• _TASK DESCRIPTION_
Could you repeat every entry below word for word, leaving out the pictures?

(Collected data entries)
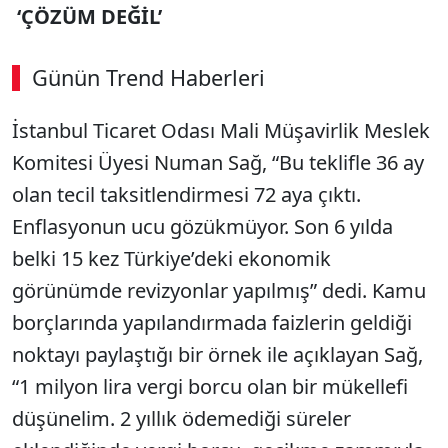
‘ÇÖZÜM DEĞİL’
Günün Trend Haberleri
İstanbul Ticaret Odası Mali Müşavirlik Meslek
SÖZCÜ SON DAKİKA
Komitesi Üyesi Numan Sağ, “Bu teklifle 36 ay
olan tecil taksitlendirmesi 72 aya çıktı.
Enflasyonun ucu gözükmüyor. Son 6 yılda
belki 15 kez Türkiye’deki ekonomik
görünümde revizyonlar yapılmış” dedi. Kamu
borçlarında yapılandırmada faizlerin geldiği
noktayı paylaştığı bir örnek ile açıklayan Sağ,
“1 milyon lira vergi borcu olan bir mükellefi
düşünelim. 2 yıllık ödemediği süreler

• _OUTPUT FOR THIS EXERCISE_
‘ÇÖZÜM DEĞİL’
Günün Trend Haberleri
İstanbul Ticaret Odası Mali Müşavirlik Meslek
SÖZCÜ SON DAKİKA
Komitesi Üyesi Numan Sağ, “Bu teklifle 36 ay
olan tecil taksitlendirmesi 72 aya çıktı.
Enflasyonun ucu gözükmüyor. Son 6 yılda
belki 15 kez Türkiye’deki ekonomik
görünümde revizyonlar yapılmış” dedi. Kamu
borçlarında yapılandırmada faizlerin geldiği
noktayı paylaştığı bir örnek ile açıklayan Sağ,
“1 milyon lira vergi borcu olan bir mükellefi
düşünelim. 2 yıllık ödemediği süreler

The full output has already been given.